Return the text lines of every entry below word for word, leaving out the pictures.

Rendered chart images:
Start of Block
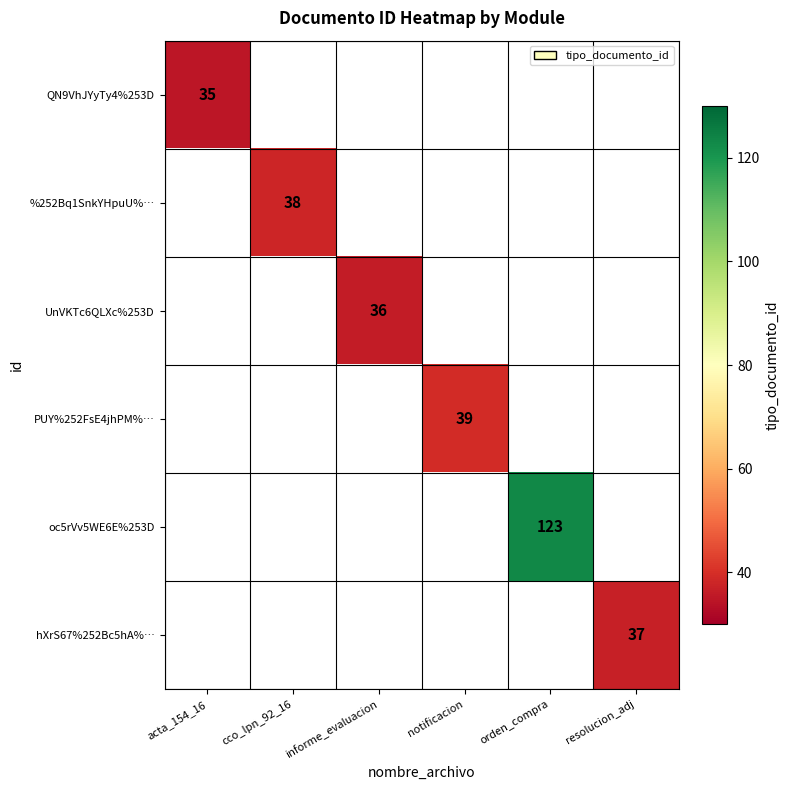

The UnVKTc6QLXc%253D series shows 36 at informe_evaluacion. True or false?

True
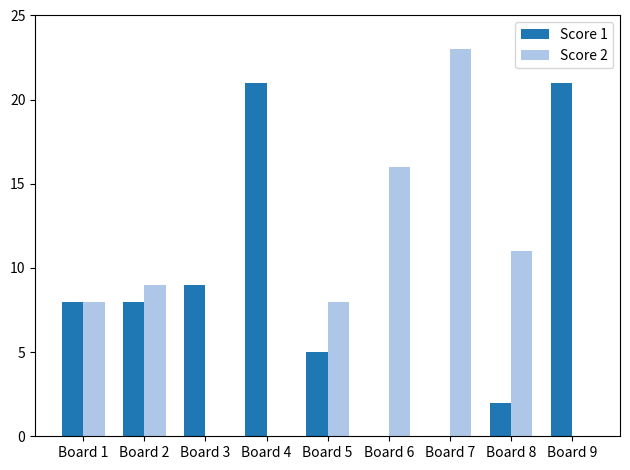

What is the total value across all series at Board 7?

23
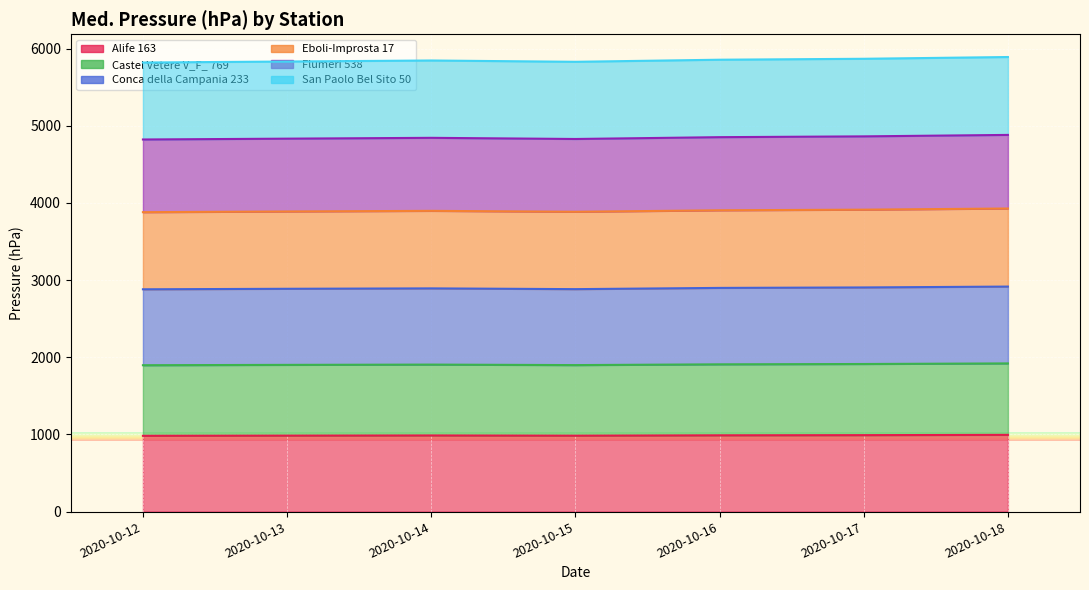

What is the total value across all series at 2020-10-15?

5827.7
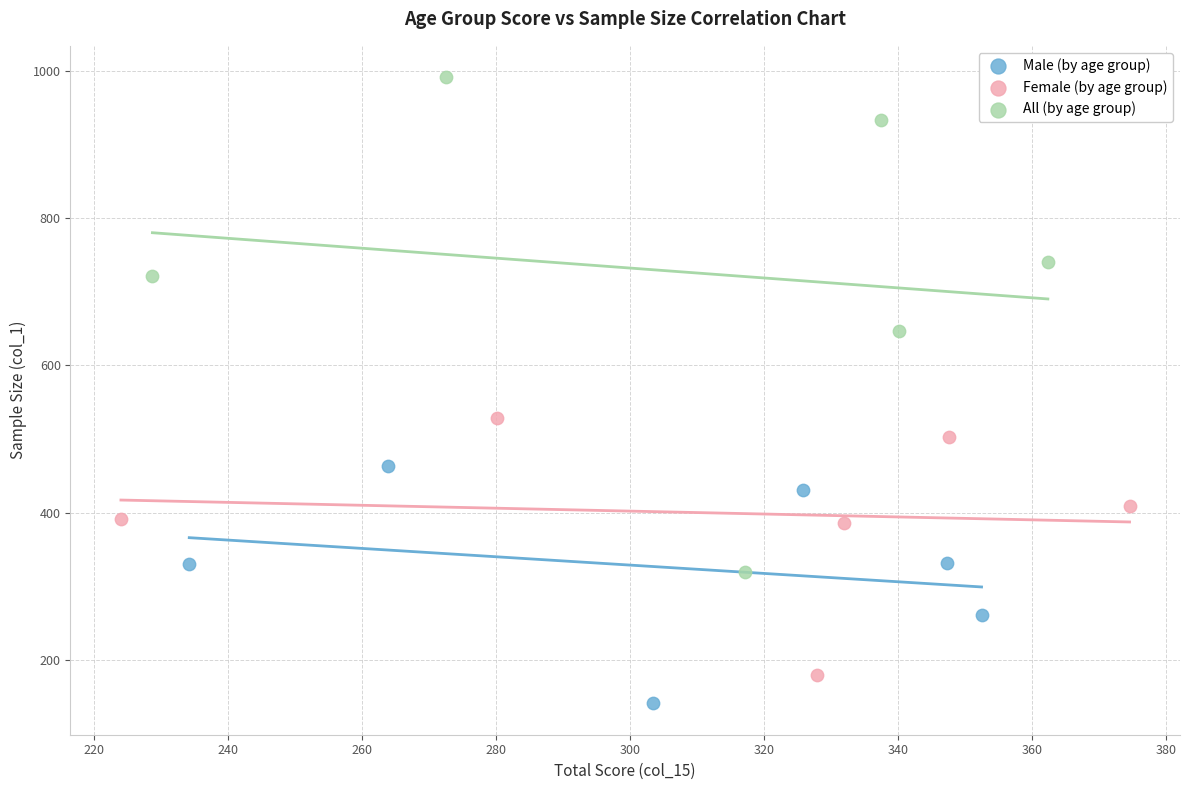

Which series reaches the maximum Y coordinate?

All (by age group)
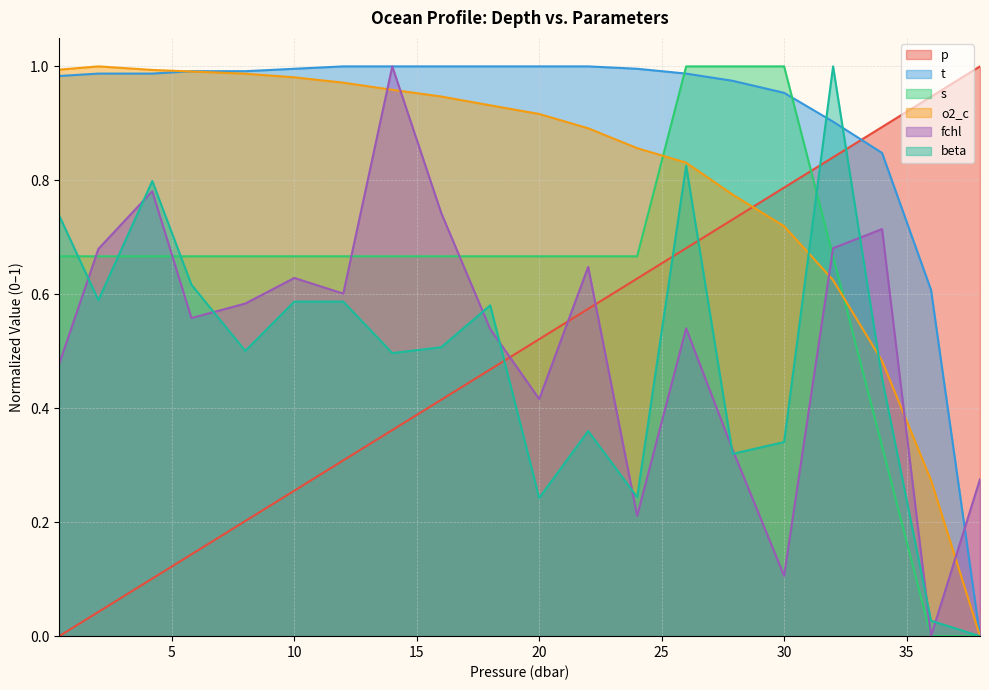

How many data points does each series have?

20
End of Block
**Your response**
The UnVKTc6QLXc%253D series shows 36 at informe_evaluacion. True or false?

True

What is the total value across all series at Board 7?

23

What is the total value across all series at 2020-10-15?

5827.7

Which series reaches the maximum Y coordinate?

All (by age group)

How many data points does each series have?

20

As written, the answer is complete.